Stored items:
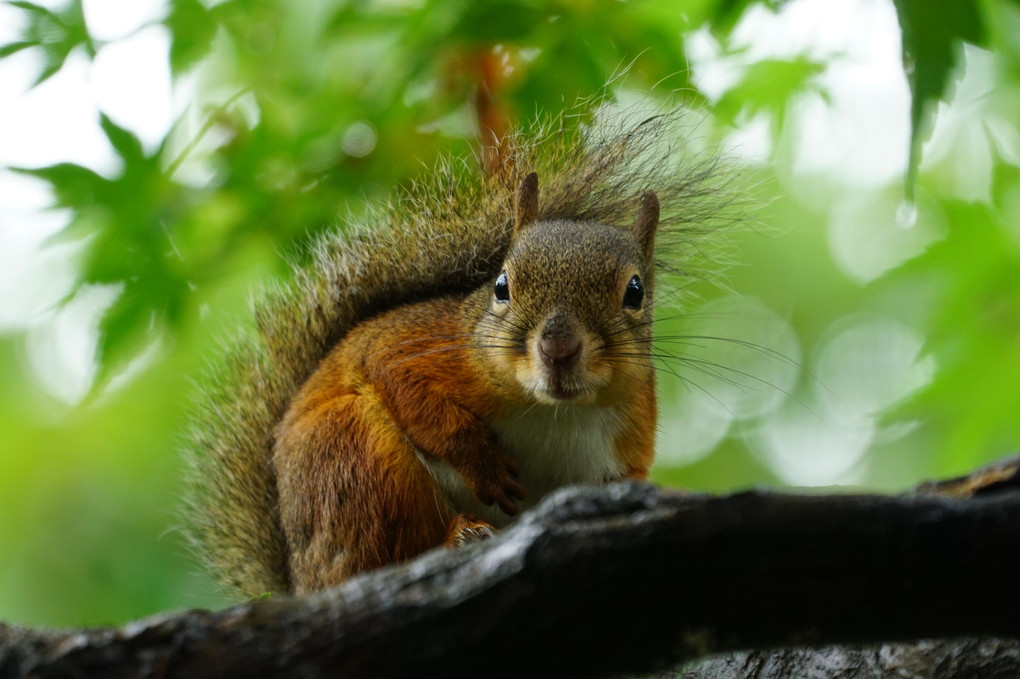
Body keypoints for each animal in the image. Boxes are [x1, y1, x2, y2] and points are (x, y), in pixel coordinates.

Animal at [183, 108, 726, 595]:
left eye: (635, 292)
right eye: (502, 285)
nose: (558, 348)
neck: (553, 412)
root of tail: (301, 582)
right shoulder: (418, 347)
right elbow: (404, 385)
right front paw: (480, 461)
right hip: (354, 460)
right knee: (377, 559)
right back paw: (456, 536)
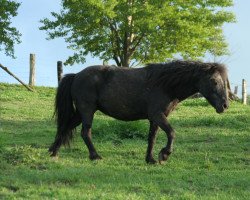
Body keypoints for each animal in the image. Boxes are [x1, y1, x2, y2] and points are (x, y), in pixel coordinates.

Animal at [48, 60, 229, 164]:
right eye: (214, 81)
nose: (225, 105)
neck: (165, 84)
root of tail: (76, 75)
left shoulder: (154, 119)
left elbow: (152, 138)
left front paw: (151, 159)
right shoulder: (157, 115)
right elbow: (171, 133)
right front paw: (164, 155)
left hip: (80, 113)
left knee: (65, 127)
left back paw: (54, 152)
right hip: (87, 110)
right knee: (85, 132)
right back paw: (95, 156)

> _DIRECTIONS FOR THIS TASK_
Could you set down the records above exactly, skipping any picture?

> _SOLUTION FOR THIS TASK_
Body keypoints for each animal in the image. Boxes are [x1, y1, x2, y2] and points are (x, y), in pixel coordinates.

Animal at [183, 108, 726, 595]:
left eye: (635, 292)
right eye: (502, 285)
nose: (558, 348)
neck: (553, 412)
root of tail: (301, 582)
right shoulder: (418, 347)
right elbow: (404, 385)
right front paw: (480, 461)
right hip: (354, 460)
right knee: (377, 559)
right back paw: (456, 536)
Body keypoints for each animal in the image. Boxes are [x1, y1, x2, y2] and points are (x, y), in pixel coordinates.

Animal at [48, 60, 229, 164]:
right eye: (214, 81)
nose: (225, 105)
neck: (165, 84)
root of tail: (76, 75)
left shoulder: (154, 119)
left elbow: (152, 138)
left front paw: (151, 159)
right shoulder: (157, 115)
right elbow: (171, 133)
right front paw: (164, 155)
left hip: (80, 113)
left knee: (65, 127)
left back paw: (54, 152)
right hip: (87, 110)
right knee: (85, 132)
right back paw: (95, 156)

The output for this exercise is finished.